### Work instructions
From the items below, write out word for word every line between the line holding "State also the systolic" and the line holding "The blood-pressure monitor shows 91 bpm", both included.

### Study material
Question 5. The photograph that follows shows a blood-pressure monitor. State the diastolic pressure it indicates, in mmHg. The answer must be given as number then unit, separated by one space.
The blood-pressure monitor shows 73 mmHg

==

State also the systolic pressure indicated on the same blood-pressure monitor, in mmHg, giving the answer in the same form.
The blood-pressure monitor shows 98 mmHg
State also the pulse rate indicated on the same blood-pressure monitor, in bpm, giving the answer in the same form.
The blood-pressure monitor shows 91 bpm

--

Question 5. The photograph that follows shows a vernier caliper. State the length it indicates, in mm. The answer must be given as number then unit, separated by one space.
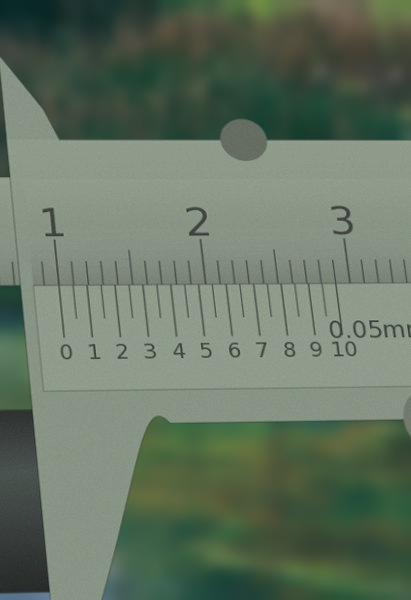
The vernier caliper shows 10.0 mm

### Task solution
State also the systolic pressure indicated on the same blood-pressure monitor, in mmHg, giving the answer in the same form.
The blood-pressure monitor shows 98 mmHg
State also the pulse rate indicated on the same blood-pressure monitor, in bpm, giving the answer in the same form.
The blood-pressure monitor shows 91 bpm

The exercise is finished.